Experiments showed that Arthrobacter bacteria have a yellow pigment and produced enzymes such as amylase, protease and cellulose that are active even at temperatures as low as 5°C. The researchers also identified specific genes that code for industrially important enzymes such as pullulanase, alcohol dehydrogenase and alkaline phosphatase.

“Since the enzymes are active at low temperatures, they could reduce the need for certain high temperature chemical reactions, thus saving substantial energy in large-scale industrial processes,” Kumar, who worked with CSIR-IHBT colleagues Sanjay Kumar and Dharam Singh, said. One of the common industrial processes where such enzymes could be used is peeling of leather using proteases. Cold-active enzymes can finish this process at room temperature instead of raising the temperature to 37 ° C, he explained.

At high altitudes, the bacteria are constantly exposed to harmful ultraviolet radiations. Such radiation-rich environment endows the bacteria with an anti-radiation chemical defense which could be exploited commercially to develop anticancer drugs, antioxidants and even radiation-blocking sunscreens, Kumar said. “We are now planning to assess the microbial populations at different layers of ice core which will help us reconstruct past environmental changes and related human activities,” he said.

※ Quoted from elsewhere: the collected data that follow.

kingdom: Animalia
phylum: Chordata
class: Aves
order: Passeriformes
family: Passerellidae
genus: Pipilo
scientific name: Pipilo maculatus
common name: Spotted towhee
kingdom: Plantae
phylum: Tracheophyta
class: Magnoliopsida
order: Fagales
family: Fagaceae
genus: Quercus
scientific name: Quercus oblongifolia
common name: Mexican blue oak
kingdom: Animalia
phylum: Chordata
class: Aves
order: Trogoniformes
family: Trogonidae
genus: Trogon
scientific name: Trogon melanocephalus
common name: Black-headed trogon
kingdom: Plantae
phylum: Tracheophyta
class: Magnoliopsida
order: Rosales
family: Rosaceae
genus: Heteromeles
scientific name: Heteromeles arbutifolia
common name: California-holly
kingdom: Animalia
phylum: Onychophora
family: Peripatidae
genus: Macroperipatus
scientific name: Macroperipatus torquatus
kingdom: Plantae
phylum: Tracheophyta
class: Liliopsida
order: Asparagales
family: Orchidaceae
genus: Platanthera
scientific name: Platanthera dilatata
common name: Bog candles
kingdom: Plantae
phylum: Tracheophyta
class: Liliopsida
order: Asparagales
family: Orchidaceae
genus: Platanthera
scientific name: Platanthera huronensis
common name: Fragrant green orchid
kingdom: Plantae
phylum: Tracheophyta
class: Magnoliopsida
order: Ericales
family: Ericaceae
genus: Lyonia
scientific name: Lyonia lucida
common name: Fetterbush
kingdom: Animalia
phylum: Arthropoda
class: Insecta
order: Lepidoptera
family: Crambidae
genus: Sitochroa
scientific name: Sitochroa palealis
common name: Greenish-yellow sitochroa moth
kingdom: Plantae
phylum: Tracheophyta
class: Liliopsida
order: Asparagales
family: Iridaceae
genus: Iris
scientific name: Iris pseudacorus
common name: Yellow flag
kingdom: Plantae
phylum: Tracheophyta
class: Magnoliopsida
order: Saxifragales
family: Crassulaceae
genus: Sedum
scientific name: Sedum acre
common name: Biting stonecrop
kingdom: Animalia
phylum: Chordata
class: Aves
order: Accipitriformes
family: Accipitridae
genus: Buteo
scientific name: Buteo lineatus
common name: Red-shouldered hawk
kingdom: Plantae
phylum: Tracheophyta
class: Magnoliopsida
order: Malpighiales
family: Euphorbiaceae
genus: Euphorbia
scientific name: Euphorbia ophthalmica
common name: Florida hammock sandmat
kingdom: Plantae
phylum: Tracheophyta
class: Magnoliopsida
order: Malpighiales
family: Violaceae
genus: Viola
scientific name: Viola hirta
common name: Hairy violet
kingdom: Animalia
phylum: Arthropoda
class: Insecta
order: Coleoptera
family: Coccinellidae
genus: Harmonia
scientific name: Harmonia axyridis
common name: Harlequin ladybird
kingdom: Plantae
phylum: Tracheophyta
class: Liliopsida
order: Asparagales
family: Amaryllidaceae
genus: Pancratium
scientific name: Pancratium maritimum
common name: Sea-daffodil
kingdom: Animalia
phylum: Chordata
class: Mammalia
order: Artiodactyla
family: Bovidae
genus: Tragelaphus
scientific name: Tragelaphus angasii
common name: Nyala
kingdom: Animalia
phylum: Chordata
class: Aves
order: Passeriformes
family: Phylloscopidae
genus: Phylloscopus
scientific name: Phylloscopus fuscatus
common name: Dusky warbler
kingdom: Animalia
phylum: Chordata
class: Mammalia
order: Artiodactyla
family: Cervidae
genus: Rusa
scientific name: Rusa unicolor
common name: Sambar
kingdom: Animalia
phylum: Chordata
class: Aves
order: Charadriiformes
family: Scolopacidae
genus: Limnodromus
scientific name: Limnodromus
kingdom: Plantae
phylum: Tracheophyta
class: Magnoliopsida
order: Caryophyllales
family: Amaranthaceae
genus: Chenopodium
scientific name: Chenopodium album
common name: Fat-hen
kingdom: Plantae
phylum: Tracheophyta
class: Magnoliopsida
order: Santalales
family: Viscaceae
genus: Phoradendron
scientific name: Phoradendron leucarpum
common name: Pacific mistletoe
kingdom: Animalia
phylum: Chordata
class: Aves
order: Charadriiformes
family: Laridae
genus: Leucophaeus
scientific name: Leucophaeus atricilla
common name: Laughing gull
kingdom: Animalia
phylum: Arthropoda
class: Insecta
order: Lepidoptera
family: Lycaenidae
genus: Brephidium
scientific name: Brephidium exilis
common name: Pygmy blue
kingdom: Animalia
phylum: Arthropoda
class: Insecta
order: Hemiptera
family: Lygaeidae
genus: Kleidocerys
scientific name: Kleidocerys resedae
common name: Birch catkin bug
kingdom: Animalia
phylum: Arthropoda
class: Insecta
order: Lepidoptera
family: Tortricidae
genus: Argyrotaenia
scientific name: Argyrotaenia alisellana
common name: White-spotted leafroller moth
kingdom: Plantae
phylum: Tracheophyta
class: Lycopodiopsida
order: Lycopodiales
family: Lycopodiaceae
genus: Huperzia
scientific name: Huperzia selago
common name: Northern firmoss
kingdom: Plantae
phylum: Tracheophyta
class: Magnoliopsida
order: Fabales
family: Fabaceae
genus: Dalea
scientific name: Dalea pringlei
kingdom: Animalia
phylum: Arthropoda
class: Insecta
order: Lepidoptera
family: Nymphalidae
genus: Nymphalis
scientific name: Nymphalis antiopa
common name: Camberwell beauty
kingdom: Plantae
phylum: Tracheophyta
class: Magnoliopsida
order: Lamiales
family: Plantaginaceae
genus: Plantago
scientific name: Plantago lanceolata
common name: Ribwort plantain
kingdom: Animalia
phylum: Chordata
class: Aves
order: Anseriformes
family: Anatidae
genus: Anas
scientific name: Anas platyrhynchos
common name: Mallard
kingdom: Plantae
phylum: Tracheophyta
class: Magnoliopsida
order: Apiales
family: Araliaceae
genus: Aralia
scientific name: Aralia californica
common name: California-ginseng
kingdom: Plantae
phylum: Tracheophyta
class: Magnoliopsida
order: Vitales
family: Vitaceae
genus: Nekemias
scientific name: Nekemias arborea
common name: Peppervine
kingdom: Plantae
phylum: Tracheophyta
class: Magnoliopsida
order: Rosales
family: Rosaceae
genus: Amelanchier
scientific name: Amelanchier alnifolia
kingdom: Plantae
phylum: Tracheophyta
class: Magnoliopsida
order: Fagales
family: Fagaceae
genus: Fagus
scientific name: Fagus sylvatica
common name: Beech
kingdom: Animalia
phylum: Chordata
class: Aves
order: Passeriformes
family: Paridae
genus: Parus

Since cold-active enzymes show high catalytic efficiencies at low temperatures, this research is a step towards exploiting their full potential, said Anil Kumar Saxena, who studies cold-active bacteria at the Indian Agricultural Research Institute, New Delhi. The abilities of the enzymes to operate at low temperatures save energy and cost, prevent undesired chemical transformations and loss of volatile compounds, reducing the chances of contamination, he added. Cold-active enzymes such as proteases and amylases have been isolated and purified from various microorganisms but further research is needed to fully exploit them commercially, Saxena said.